- Culture
- 05 Sep 13
Cowardly Snapshot Of Linda Lovelace's Life Is Flat And Reductive
The complex career of Deep Throat star Linda Lovelace is simplified into a narrow series of vignettes by directors Rob Epstein and Jeffrey Friedman. Amanda Seyfried is excellent as sweet girl-next-door Lovelace, whose domineering husband Chuck Taylor (Peter Sarsgaard) coerces her into starring in the aforementioned 1971 porn film that was to become a worldwide phenomenon.

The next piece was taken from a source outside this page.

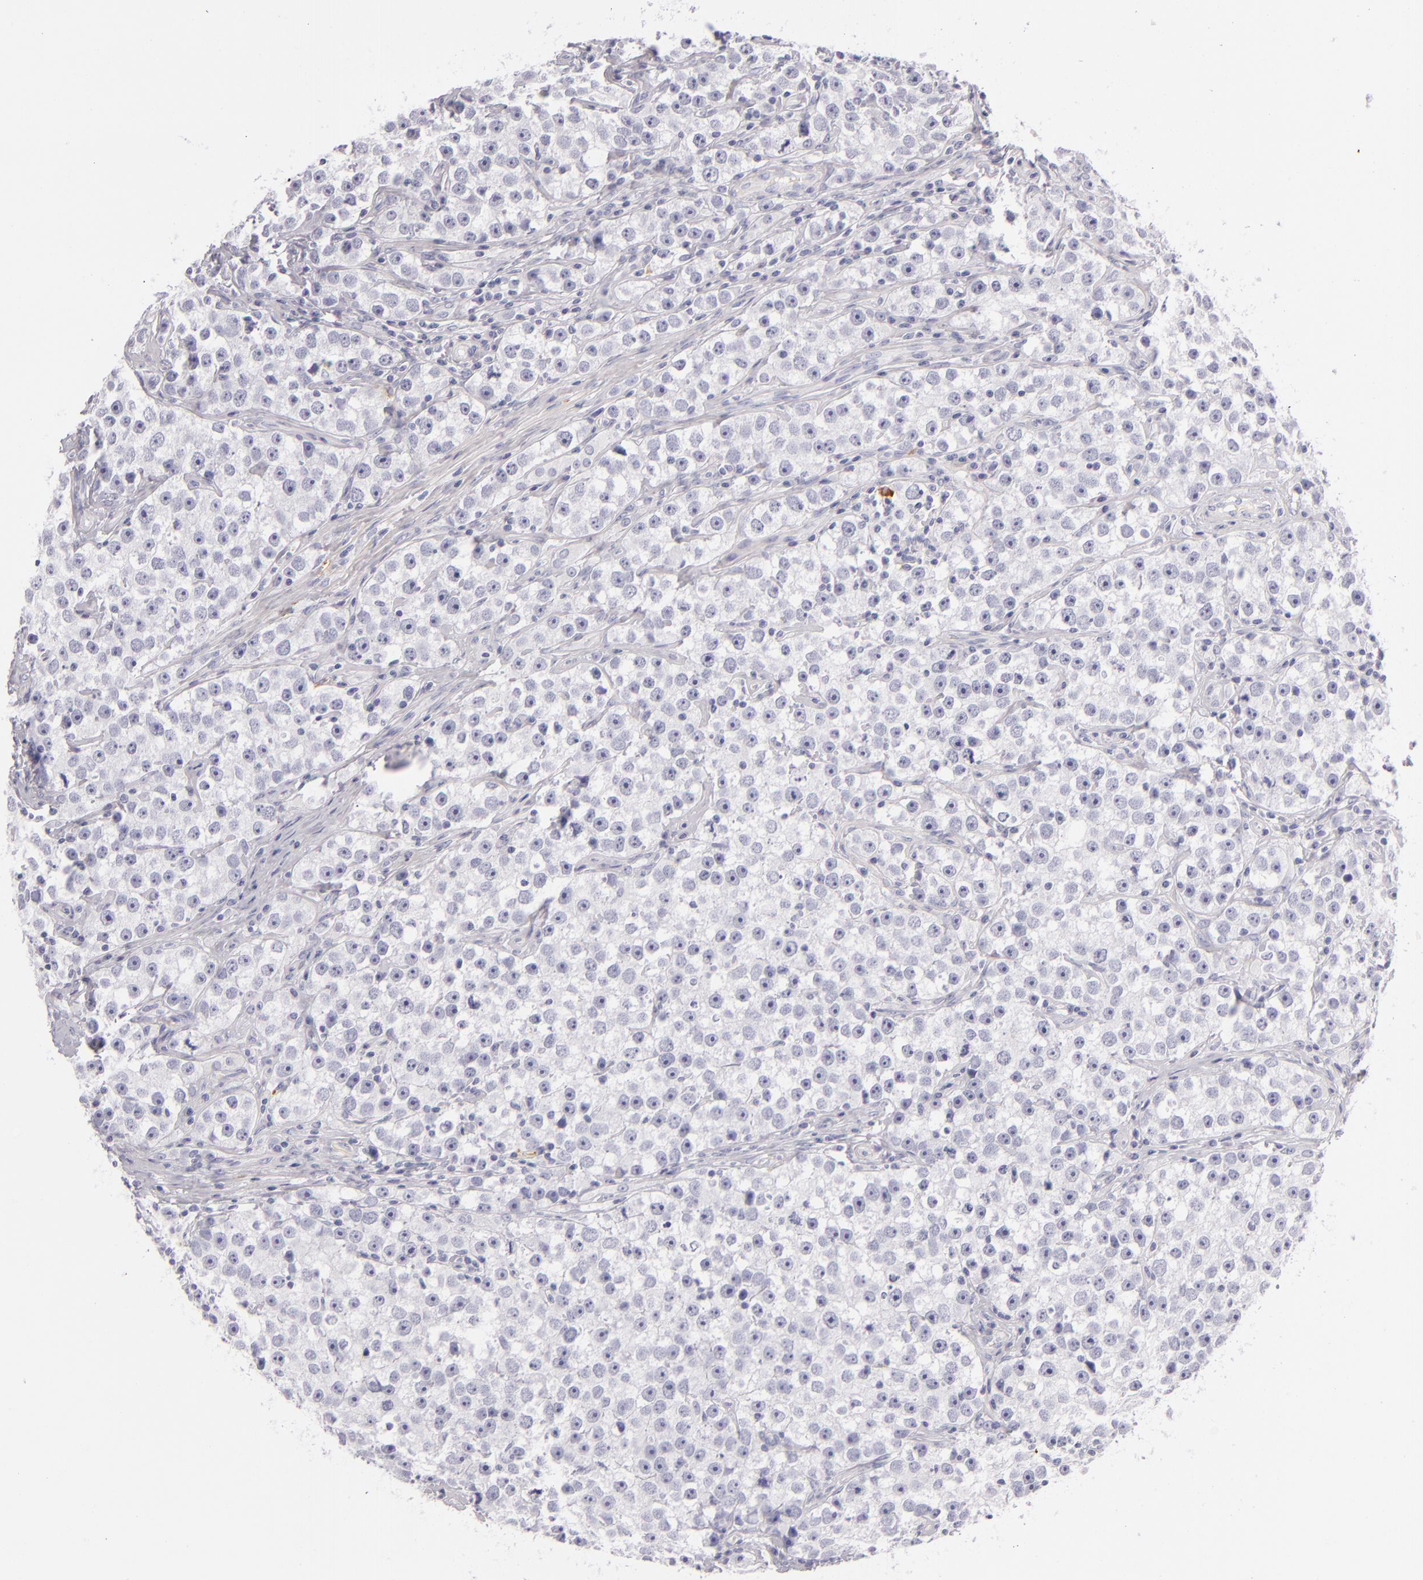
{"staining": {"intensity": "negative", "quantity": "none", "location": "none"}, "tissue": "testis cancer", "cell_type": "Tumor cells", "image_type": "cancer", "snomed": [{"axis": "morphology", "description": "Seminoma, NOS"}, {"axis": "topography", "description": "Testis"}], "caption": "Immunohistochemistry (IHC) of testis seminoma shows no positivity in tumor cells.", "gene": "CD207", "patient": {"sex": "male", "age": 32}}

The directors make a questionable choice in the film’s structure. The first half is a breezy portrayal of Lovelace and Taylor’s courtship, the making of Deep Throat, and Lovelace’s newfound fame. With a permed Hank Azaria and Bobby Canavale as Miami Vice wannabe pornographers and an impeccable design by William Arnold, the innate cheesiness of the era is matched by a light and funny tone. In the second half, however, the directors recap the action, showing the terrifying emotional, physical and sexual assault that Taylor was inflicting on Lovelace behind the scenes, including beatings and a gang-rape.
Instead of acting as a Funny Games-style commentary on audience voyeurism and complicit participation, the approach instead feels cowardly and emotionally shallow. The harrowing events are presented flatly, swiftly and in a sanitised manner, the abuse taking place off-camera just like the infamous fellatio. Sure, it’s porn and rape but it doesn’t want to be too controversial.
The swift run-time also fails to address Lovelace’s fascinating life before or after Deep Throat, her battle with substance abuse, devout Catholicism and anti-porn activism. For a film that purports to criticise those who reduced Lovelace to a sex object, it seems determined to strip her down to nothing more than Chuck Taylor’s porn star victim.